Des pistes encourageantes pour le maintien du PEAD

« Nous avons des indices pour espérer le maintien du PEAD, car de sept pays bloquants (Allemagne, Autriche, Royaume-Uni, Suède, Danemark, Pays-Bas et la République tchèque), nous somme passé à six, l’Autriche ayant lâché prise », rassure Maurice Lony. Mais, il est encore nécessaire de convaincre deux ou trois « petits pays » parmi les bloquants pour permettre de faire perdurer le PEAD en obtenant une majorité qualifiée en sa faveur, souligne-t-il. A ce sujet, Maurice Lony donne l’exemple de l’étonnante position de la République tchèque, qui est à la fois bénéficiaire de l’aide mais aussi l’un de ses détractrices.
D’ici le 20 octobre, Bruno Le Maire devrait se déplacer pour rencontrer ses homologues européens et tenter de les convaincre. L’Allemagne détient une position clé. Enfin, les Banques alimentaires vont de leur côté faire jouer leur réseau pour mobiliser les élus français au Parlement européen afin qu’ils discutent avec leurs collègues des pays bloquants. La dernière échéance étant la réunion des chefs d’Etat européens au mois de décembre 2011, mais certains centres de distribution auront déjà fermé d’ici là si rien n’est conclut.

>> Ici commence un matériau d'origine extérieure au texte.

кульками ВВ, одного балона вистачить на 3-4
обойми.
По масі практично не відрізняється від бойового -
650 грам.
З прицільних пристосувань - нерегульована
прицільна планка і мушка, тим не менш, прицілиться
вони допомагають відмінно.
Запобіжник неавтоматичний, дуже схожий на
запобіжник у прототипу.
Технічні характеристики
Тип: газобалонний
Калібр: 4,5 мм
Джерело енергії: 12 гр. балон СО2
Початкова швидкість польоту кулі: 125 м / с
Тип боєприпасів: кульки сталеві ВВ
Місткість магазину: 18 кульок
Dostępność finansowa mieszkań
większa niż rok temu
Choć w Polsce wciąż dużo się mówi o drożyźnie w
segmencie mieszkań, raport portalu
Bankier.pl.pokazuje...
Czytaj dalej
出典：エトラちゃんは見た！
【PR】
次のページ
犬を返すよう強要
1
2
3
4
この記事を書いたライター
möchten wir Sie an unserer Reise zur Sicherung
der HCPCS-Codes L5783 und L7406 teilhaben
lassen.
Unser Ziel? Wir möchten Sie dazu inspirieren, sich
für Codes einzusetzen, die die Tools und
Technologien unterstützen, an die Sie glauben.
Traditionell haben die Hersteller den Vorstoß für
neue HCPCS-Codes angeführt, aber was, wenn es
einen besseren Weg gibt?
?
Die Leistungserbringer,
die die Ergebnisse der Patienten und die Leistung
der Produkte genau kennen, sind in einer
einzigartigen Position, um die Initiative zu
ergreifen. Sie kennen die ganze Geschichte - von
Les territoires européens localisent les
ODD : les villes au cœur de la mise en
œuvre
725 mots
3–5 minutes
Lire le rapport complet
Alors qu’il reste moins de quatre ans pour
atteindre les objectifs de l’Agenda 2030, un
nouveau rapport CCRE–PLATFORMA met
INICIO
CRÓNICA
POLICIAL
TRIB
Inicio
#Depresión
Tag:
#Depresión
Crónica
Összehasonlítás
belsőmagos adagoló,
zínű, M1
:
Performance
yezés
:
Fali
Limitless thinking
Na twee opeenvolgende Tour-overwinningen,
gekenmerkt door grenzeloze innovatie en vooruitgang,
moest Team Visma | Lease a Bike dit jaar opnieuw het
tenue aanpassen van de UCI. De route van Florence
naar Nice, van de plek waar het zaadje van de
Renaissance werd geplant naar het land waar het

Le PEAD, un enjeu de santé publique

« Si rien est fait pour maintenir le PEAD, nous sommes à la veille d’un tsunami alimentaire. La confiance dans le gouvernement est relative, on attend les résultats », insiste Julien Lauprêtre. Si le président du SPF dit avoir confiance dans l’élan de solidarité que suscite cette situation d’urgence, il souligne qu’une catastrophe sanitaire pourrait se produire en France si le PEAD s’arrêtait. « Les gens arrivent la faim au ventre dans les locaux du SPF. Le ministre doit agir », demande Julien Lauprêtre. Pour lui, « on peut trouver un euro par habitant et par an au sein de l’Union européenne pour nourrir ceux qui en ont besoin. On doit pouvoir trouver de l’argent pour les pauvres lorsque l’on en trouve pour les banques. Il faut lutter contre la loi de l’égoïsme et de l’argent ». De l’avis de l’ensemble des associations en charge de l’aide alimentaire en France, il faut faire pression sur les associations et le gouvernement allemands. De plus, selon les organisations caritatives, l’arrêt du PEAD pourrait bafouer le droit fondamental à l’alimentation et créer des tensions sociales extrêmes en Europe.